Bewegung im Tarifstreit am Hamburger Flughafen

Mittwoch, 20. Februar 2013, 19:11 Uhr
 

Hamburg (Reuters) - Nach mehreren Streiktagen der Sicherheitsleute und hunderten Flugausfällen in Hamburg wollen Arbeitgeber und Gewerkschaft wieder miteinander reden.

Für Donnerstag sei ein Treffen auf Geschäftsführerebene vereinbart worden, teilte die Gewerkschaft mit. Die Arbeitsniederlegungen würden daher bis einschließlich Freitag ausgesetzt. "Wir werden daran mitwirken, dass eine Landebahn vorbereitet wird, auf der eine tragfähige Tariflösung aufsetzen kann", kündigte Verdi-Verhandlungsführer Peter Bremme an. In Nordrhein-Westfalen setzt die Gewerkschaft dagegen weiter auf Streiks: In Düsseldorf und Köln-Bonn legen die Sicherheitsleute am Donnerstag erneut ihre Arbeit nieder. Indes soll sich der Ausstand nicht mehr über den ganzen Tag erstrecken, kündigte Verdi an.

Am Mittwoch war wegen des Streiks erneut die Mehrzahl der Flüge in Hamburg ausgefallen. Bis zum frühen Nachmittag wurden 115 von 181 geplanten Abflüge gestrichen, wie der Flughafen mitteilte. Auch 25 Landungen seien ausgefallen. Mit Beginn der Arbeitsniederlegungen am frühen Morgen hatten sich lange Schlangen mit Wartezeiten von mehr als drei Stunden gebildet. Mehrere Reisende hätten wegen Kreislaufproblemen medizinisch behandelt werden müssen, zwei seien ins Krankenhaus eingeliefert worden. "Die Situation war sehr unschön", berichtete eine Flughafensprecherin.

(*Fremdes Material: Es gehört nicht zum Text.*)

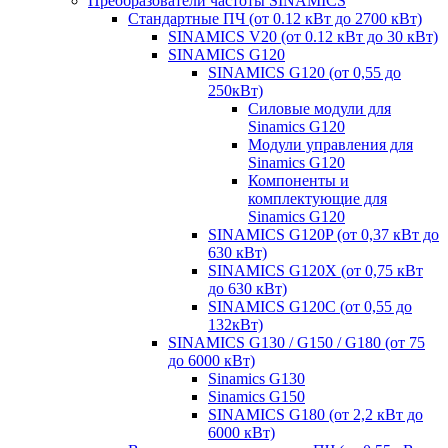
Преобразователи частоты SINAMICS
Стандартные ПЧ (от 0.12 кВт до 2700 кВт)
SINAMICS V20 (от 0.12 кВт до 30 кВт)
SINAMICS G120
SINAMICS G120 (от 0,55 до
250кВт)
Силовые модули для
Sinamics G120
Модули управления для
Sinamics G120
Компоненты и
комплектующие для
Sinamics G120
SINAMICS G120P (от 0,37 кВт до
630 кВт)
SINAMICS G120X (от 0,75 кВт
до 630 кВт)
SINAMICS G120C (от 0,55 до
132кВт)
SINAMICS G130 / G150 / G180 (от 75
до 6000 кВт)
Sinamics G130
Sinamics G150
SINAMICS G180 (от 2,2 кВт до
6000 кВт)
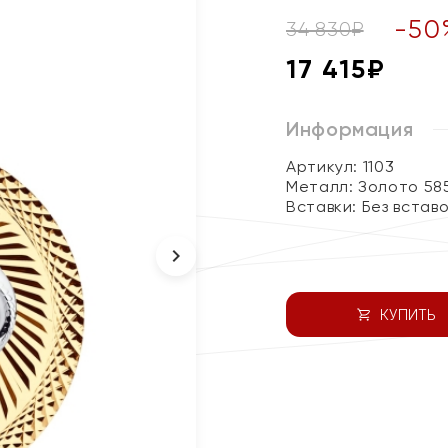
-
50
34 830
₽
17 415
₽
Информация
Артикул: 1103
Металл:
Золото 58
Вставки:
Без встав
КУПИТЬ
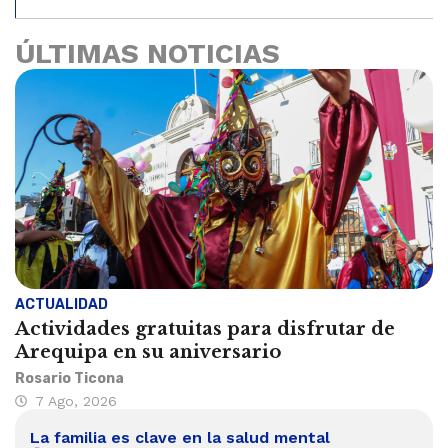
ÚLTIMAS NOTICIAS
ACTUALIDAD
Actividades gratuitas para disfrutar de
Arequipa en su aniversario
Rosario Ticona
7 Ago, 2026
La familia es clave en la salud mental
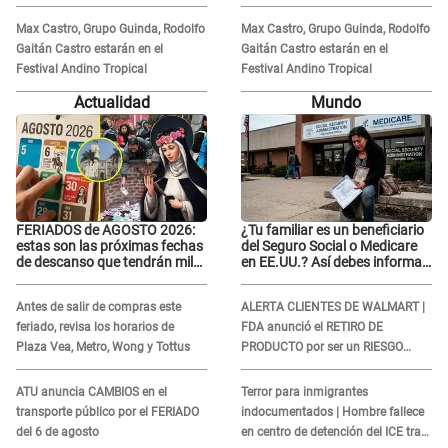
REACCIONA: "A ti que..."
REACCIONA: "A ti que..."
Max Castro, Grupo Guinda, Rodolfo
Max Castro, Grupo Guinda, Rodolfo
Gaitán Castro estarán en el
Gaitán Castro estarán en el
Festival Andino Tropical
Festival Andino Tropical
Actualidad
Mundo
FERIADOS de AGOSTO 2026:
¿Tu familiar es un beneficiario
estas son las próximas fechas
del Seguro Social o Medicare
de descanso que tendrán miles
en EE.UU.? Así debes informar
de peruanos
sobre su muerte para EVITAR
COBROS
Antes de salir de compras este
ALERTA CLIENTES DE WALMART |
feriado, revisa los horarios de
FDA anunció el RETIRO DE
Plaza Vea, Metro, Wong y Tottus
PRODUCTO por ser un RIESGO
MORTAL para consumidores: ¿Cuál
es?
ATU anuncia CAMBIOS en el
Terror para inmigrantes
transporte público por el FERIADO
indocumentados | Hombre fallece
del 6 de agosto
en centro de detención del ICE tras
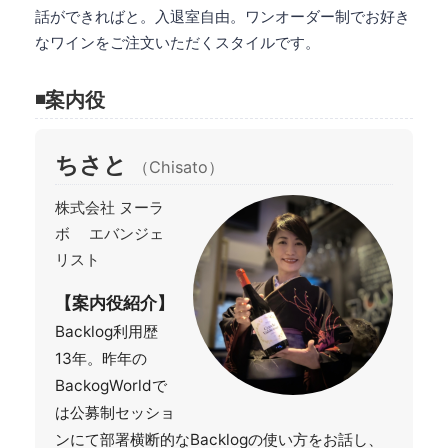
話ができればと。入退室自由。ワンオーダー制でお好き
なワインをご注文いただくスタイルです。
◾案内役
ちさと
（Chisato）
株式会社 ヌーラ
ボ エバンジェ
リスト
【案内役紹介】
Backlog利用歴
13年。昨年の
BackogWorldで
は公募制セッショ
ンにて部署横断的なBacklogの使い方をお話し、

Am Vormittag habe sich die Situation etwas entspannt, weil der mit den Sicherheitskontrollen beauftragte Dienstleister Ersatzpersonal beschafft habe. Dadurch hätten vier Kontrolllinien geöffnet werden können. Die Wartezeit sei mit einer Stunde aber immer noch lang gewesen. Am frühen Morgen war lediglich eine von insgesamt 20 Kontrollstellen geöffnet.

300.000 EURO FEHLEN PRO TAG IN DER KASSE

Die Einnahmeausfälle der Flughafengesellschaft, die selbst mit dem Tarifstreit zwischen Gewerkschaft Verdi und dem Arbeitgeberverband BDSW nichts zu tun hat, summieren sich nach Unternehmensangaben inzwischen auf über eine Million Euro. An jedem Streiktag fielen etwa 300.000 Euro an Passiergebühren, Zahlungen der Fluggesellschaften für Starts und Landungen sowie an Einnahmen in der Gastronomie und den Parkhäusern aus, erläuterte eine Sprecherin.

Die rund 600 Mitarbeiter der Personenkontrolle am Hamburger Flughafen hatten bereits in der vergangenen Woche an zwei Tagen sowie im Januar an einem Tag die Arbeit niedergelegt und damit den Airport weitgehend lahm gelegt. Mehr als 100.000 Passagieren konnten nach Angaben der Flughafengesellschaft an den vier Streiktagen ihren Flug nicht antreten. Viele kamen erst gar nicht zum Flughafen, weil sie im Internet frühzeitig erfahren hatten, dass ihr Flug ausfällt.

Auch an anderen Flughäfen wurde in den vergangenen Wochen tageweise die Arbeit niedergelegt. Mit ihrem Arbeitskampf will die Gewerkschaft eine Erhöhung der Einkommen der Sicherheitsleute in Hamburg um 2,70 Euro auf 14,50 Euro pro Stunde durchsetzen. Die Arbeitgeber boten laut Verdi bislang 12,75 Euro. Die Wachleute in Hamburg werden zu Niedriglöhnen bezahlt und arbeiten überwiegend in Teilzeitverträgen. Die Gewerkschaft wirft den Arbeitgebern vor, in dem Tarifkonflikt auf Zeit zu spielen.